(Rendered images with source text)
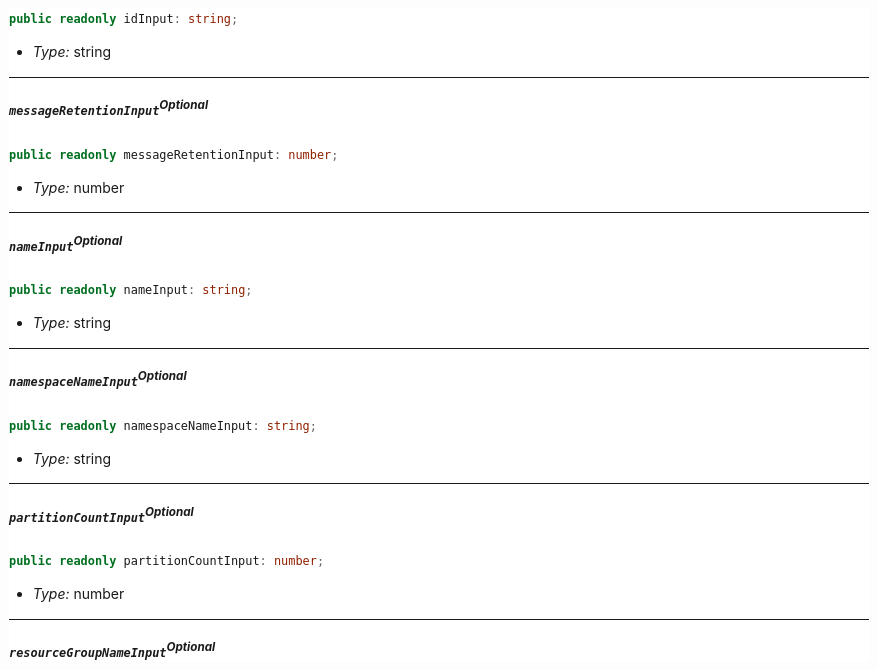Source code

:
 ```typescript
public readonly idInput: string;
```

- *Type:* string

---

##### `messageRetentionInput`<sup>Optional</sup> <a name="messageRetentionInput" id="@cdktf/provider-azurerm.eventhub.Eventhub.property.messageRetentionInput"></a>

```typescript
public readonly messageRetentionInput: number;
```

- *Type:* number

---

##### `nameInput`<sup>Optional</sup> <a name="nameInput" id="@cdktf/provider-azurerm.eventhub.Eventhub.property.nameInput"></a>

```typescript
public readonly nameInput: string;
```

- *Type:* string

---

##### `namespaceNameInput`<sup>Optional</sup> <a name="namespaceNameInput" id="@cdktf/provider-azurerm.eventhub.Eventhub.property.namespaceNameInput"></a>

```typescript
public readonly namespaceNameInput: string;
```

- *Type:* string

---

##### `partitionCountInput`<sup>Optional</sup> <a name="partitionCountInput" id="@cdktf/provider-azurerm.eventhub.Eventhub.property.partitionCountInput"></a>

```typescript
public readonly partitionCountInput: number;
```

- *Type:* number

---

##### `resourceGroupNameInput`<sup>Optional</sup> <a name="resourceGroupNameInput" id="@cdktf/provider-azurerm.eventhub.Eventhub.property.resourceGroupNameInput"></a>
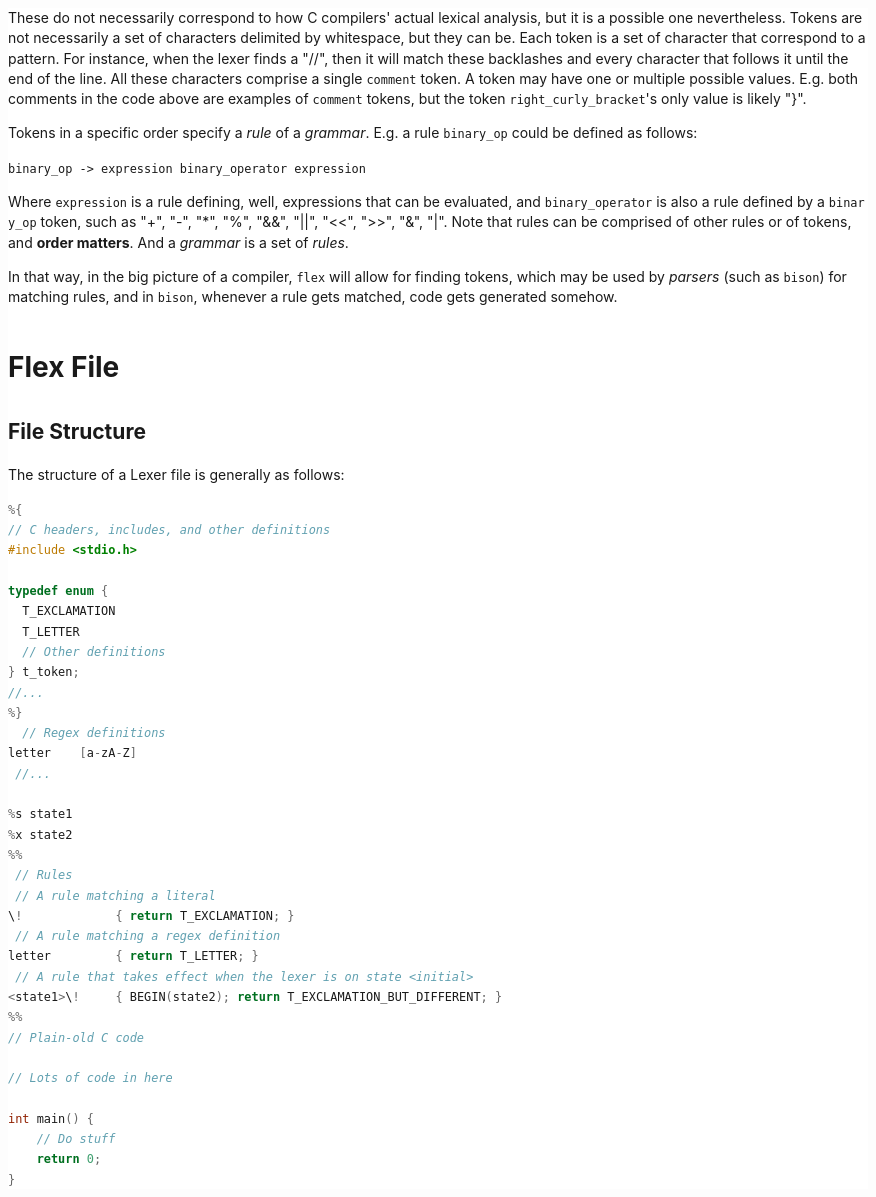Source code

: These do not necessarily correspond to how C compilers' actual lexical analysis, but it is a possible one nevertheless. Tokens are not necessarily a set of characters delimited by whitespace, but they can be. Each token is a set of character that correspond to a pattern. For instance, when the lexer finds a "//", then it will match these backlashes and every character that follows it until the end of the line. All these characters comprise a single `comment` token. A token may have one or multiple possible values. E.g. both comments in the code above are examples of `comment` tokens, but the token `right_curly_bracket`'s only value is likely "}". 

Tokens in a specific order specify a _rule_ of a _grammar_. E.g. a rule `binary_op` could be defined as follows:
```
binary_op -> expression binary_operator expression
```

Where `expression` is a rule defining, well, expressions that can be evaluated, and `binary_operator` is also a rule defined by a `binary_op` token, such as "+", "-", "\*", "%", "&&", "||", "<<", ">>", "&", "|". Note that rules can be comprised of other rules or of tokens, and **order matters**. And a _grammar_ is a set of _rules_.

In that way, in the big picture of a compiler, `flex` will allow for finding tokens, which may be used by _parsers_ (such as `bison`) for matching rules, and in `bison`, whenever a rule gets matched, code gets generated somehow.
# Flex File
## File Structure
The structure of a Lexer file is generally as follows:
```c
%{
// C headers, includes, and other definitions
#include <stdio.h>

typedef enum {
  T_EXCLAMATION
  T_LETTER
  // Other definitions
} t_token;
//...
%}
  // Regex definitions
letter    [a-zA-Z]
 //...

%s state1 
%x state2
%%
 // Rules
 // A rule matching a literal
\!             { return T_EXCLAMATION; }
 // A rule matching a regex definition
letter         { return T_LETTER; }
 // A rule that takes effect when the lexer is on state <initial>
<state1>\!     { BEGIN(state2); return T_EXCLAMATION_BUT_DIFFERENT; }
%%
// Plain-old C code

// Lots of code in here

int main() {
	// Do stuff
	return 0;
}
```
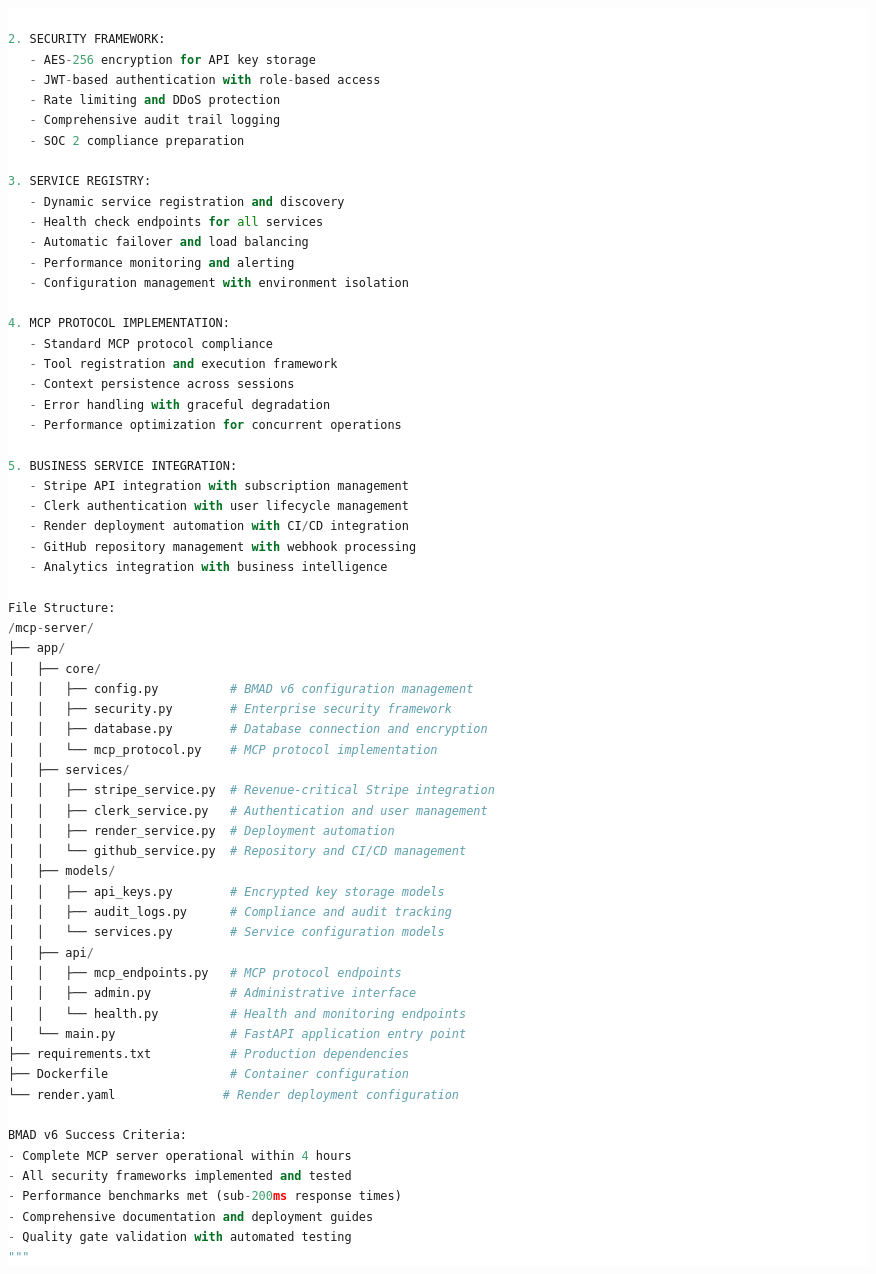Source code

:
 ```python

2. SECURITY FRAMEWORK:
   - AES-256 encryption for API key storage
   - JWT-based authentication with role-based access
   - Rate limiting and DDoS protection
   - Comprehensive audit trail logging
   - SOC 2 compliance preparation

3. SERVICE REGISTRY:
   - Dynamic service registration and discovery
   - Health check endpoints for all services
   - Automatic failover and load balancing
   - Performance monitoring and alerting
   - Configuration management with environment isolation

4. MCP PROTOCOL IMPLEMENTATION:
   - Standard MCP protocol compliance
   - Tool registration and execution framework
   - Context persistence across sessions
   - Error handling with graceful degradation
   - Performance optimization for concurrent operations

5. BUSINESS SERVICE INTEGRATION:
   - Stripe API integration with subscription management
   - Clerk authentication with user lifecycle management
   - Render deployment automation with CI/CD integration
   - GitHub repository management with webhook processing
   - Analytics integration with business intelligence

File Structure:
/mcp-server/
├── app/
│   ├── core/
│   │   ├── config.py          # BMAD v6 configuration management
│   │   ├── security.py        # Enterprise security framework
│   │   ├── database.py        # Database connection and encryption
│   │   └── mcp_protocol.py    # MCP protocol implementation
│   ├── services/
│   │   ├── stripe_service.py  # Revenue-critical Stripe integration
│   │   ├── clerk_service.py   # Authentication and user management
│   │   ├── render_service.py  # Deployment automation
│   │   └── github_service.py  # Repository and CI/CD management
│   ├── models/
│   │   ├── api_keys.py        # Encrypted key storage models
│   │   ├── audit_logs.py      # Compliance and audit tracking
│   │   └── services.py        # Service configuration models
│   ├── api/
│   │   ├── mcp_endpoints.py   # MCP protocol endpoints
│   │   ├── admin.py           # Administrative interface
│   │   └── health.py          # Health and monitoring endpoints
│   └── main.py                # FastAPI application entry point
├── requirements.txt           # Production dependencies
├── Dockerfile                 # Container configuration
└── render.yaml               # Render deployment configuration

BMAD v6 Success Criteria:
- Complete MCP server operational within 4 hours
- All security frameworks implemented and tested
- Performance benchmarks met (sub-200ms response times)
- Comprehensive documentation and deployment guides
- Quality gate validation with automated testing
"""
```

* About this task:
For each line of the data that has the word "definitions", report that line.

* Result for this task:
// C headers, includes, and other definitions
  // Other definitions
  // Regex definitions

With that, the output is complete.